There is a parallel between the positions of the US Democrats and those of the Canadian Liberals. They both raise differences with their political opponents over tactical aspects of a right-wing governmental agenda that they have fundamentally in common.

The Liberals continue to support the Canadian Armed Forces’ participation in the US-led counter-insurgency war in Afghanistan—a military intervention they themselves initiated in the fall of 2001. But they lament Harper’s too-close relationship with the Bush administration as detrimental to the Canadian ruling elite’s own geopolitical ambitions.
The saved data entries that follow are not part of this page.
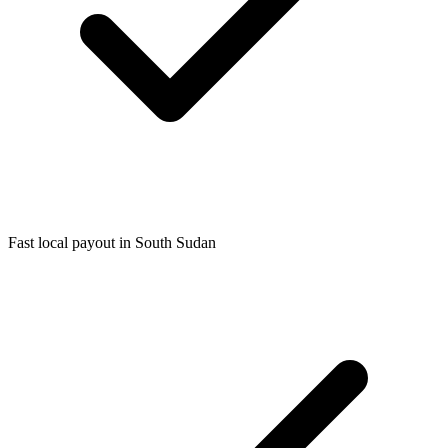
Fast local payout in South Sudan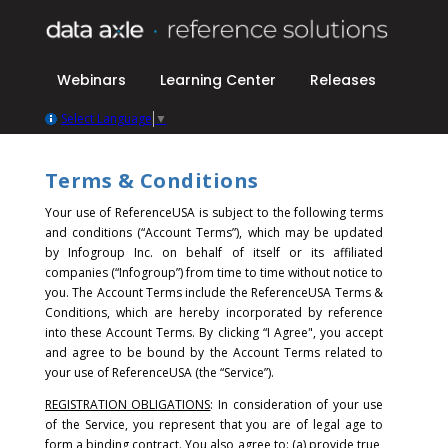
Webinars
Learning Center
Releases
Select Language
▼
Terms & Conditions
Your use of ReferenceUSA is subject to the following terms
and conditions (“Account Terms”), which may be updated
by Infogroup Inc. on behalf of itself or its affiliated
companies (“Infogroup”) from time to time without notice to
you. The Account Terms include the ReferenceUSA Terms &
Conditions, which are hereby incorporated by reference
into these Account Terms.
By clicking “I Agree", you accept
and agree to be bound by the Account Terms related to
your use of ReferenceUSA (the “Service”).
REGISTRATION OBLIGATIONS
: In consideration of your use
of the Service, you represent that you are of legal age to
form a binding contract. You also agree to: (a) provide true,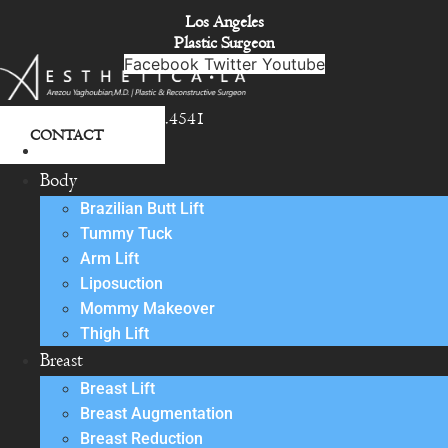
Skip
Los Angeles
to
Plastic Surgeon
content
Facebook
Twitter
Youtube
818.342.4541
CONTACT
About
Body
Brazilian Butt Lift
Tummy Tuck
Arm Lift
Liposuction
Mommy Makeover
Thigh Lift
Breast
Breast Lift
Breast Augmentation
Breast Reduction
As Dion said, “We have worked so hard for Canada to have its own voice in the world, a voice different from a Bush-style or Harper-style conservatism.”

In an apparent effort to appease big business concerns that the deal with the Greens was taking his party “too far to the left”, as a Globe and Mail columnist put it, Dion followed it three days later with a major speech on economic policy in which he attacked the Conservatives from the right. The Liberal leader condemned Conservative decisions to “end the [tax] deductibility of interest on loans taken out by Canadian companies to finance overseas expansion” and to “tax income trusts at a punitive rate of 31 per cent.”

This was a clear signal from Dion that he intends to put into effect his pledge to “come [to the next election] with a platform and a team that will be much more pro-business than Mr. Harper.” This is the real class orientation that the Liberals want to cover up with the help of the Greens.

May, who describes her party as “financially and fiscally responsible”, has said many times that the environment is a “moral obligation” that goes “beyond partisan politics.” The environmental crisis is thus divorced from its objective roots in the existing economic system, a system driven by personal profit and the “national” interests of competing nation-states.

In reality, the increasingly complex problems of modern mass society, including the environmental crisis, cannot be tackled without a fundamental restructuring of the global economy. Only by ending the subordination of socio-economic life to the pursuit of private profit and the division of the world into rival nation-states will it be possible to use the world’s resources in a rational and sustainable manner so as to meet human needs.

It is worth noting that none of these basic issues of principle were raised by Canada’s social democrats, who claim to be left opponents of the Liberals. In language similar to that used by the Conservatives, New Democratic Party leader Jack Layton attacked the May-Dion pact as a “backroom deal between party leaders” that is “undemocratic” because it will deny “Canadians the full range of choices in an election.”

Throughout its history, the NDP has counterposed parliamentary protest politics to an independent political struggle by working people against the profit system. This has led it at many critical junctures of the class struggle—such as during an explosive two-year period in the early 1970s or more recently for a six-month period in 2005—to prop up minority Liberal governments and help politically disarm the working class precisely at junctures where the ruling elite was preparing a major shift to the right.

The NDP’s current denunciations of the Liberals, including their deal with the Greens, do not mean a break from its decades-long practice of channeling popular discontent into the safe channels of parliamentary protest. It expresses rather their fear of being sidelined in the milieu of official politics. In an attempt to maintain the NDP’s parliamentary group, Layton has of late been politically flirting with Harper’s Conservatives, seizing upon their supposed “concessions” on issues such as climate change as proof that the NDP’s parliamentary maneuvers can bring “progress.” In so doing, the NDP is in fact providing political cover for Canada’s most right-wing government since the Great Depression.